There are two caves to the left...one accessed from the low ground at the front, and another on top of it accessed from the higher ground on the right side. 











You cant tell, but the soil is really slopy and hilly. Flat only at the front left corner where the water bowl would be...










Caves. The bottom one is larger than this with a smaller opening. This is the top one. 

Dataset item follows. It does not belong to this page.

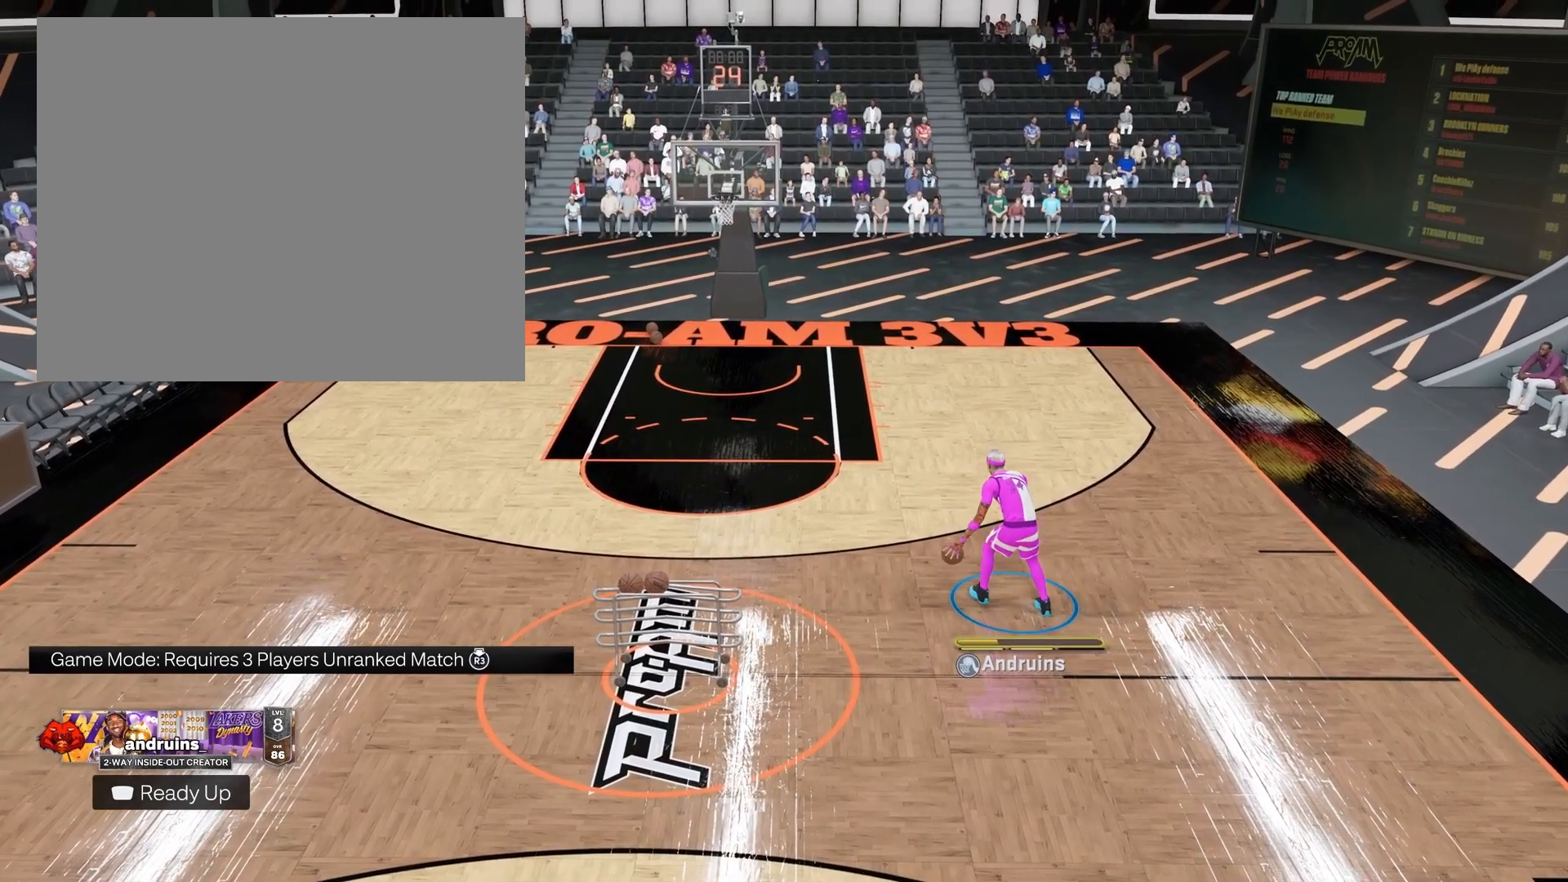
{"buttons": [], "left_stick": "down-right", "right_stick": "center", "events": [[17, "left_stick", "down-right"]]}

So let me know what you think...pics are not that great...camera and photographer dont work well as a team. :devil:


----------



## ilovetoads2 (Oct 31, 2008)

Is it that bad???:crazy::jump:


----------



## chondro13 (Aug 18, 2008)

looks really good hun! if its for darts you DONT want a water dish in there, could do with a couple more bromeliads (they sleep in the leaves) but thats looks absolutely fantastic! could happily keep a trio of those tincs you like in there  

:flrt:


----------



## ilovetoads2 (Oct 31, 2008)

Oh...I thought they slept in the caves :blush: Thought about getting a smaller type of brom or getting another type of broad leaved plant that is lower lying....where the hell would I put it though...would they use it if it were attached to the cork bark?

And the water bowl would be filled with pebbles...I noted that from your last post...unless they dont need one at all and would survive off the moisture in the tank and in the brom cups??? Then I could move the caves forward and put another at the back???HMMM...


----------



## chondro13 (Aug 18, 2008)

they be absolutley fine without a water dish, but as you say if you want it mainly just to look pretty (which i did lol) then theres no problems so long as the waters no deeper than 1cm! 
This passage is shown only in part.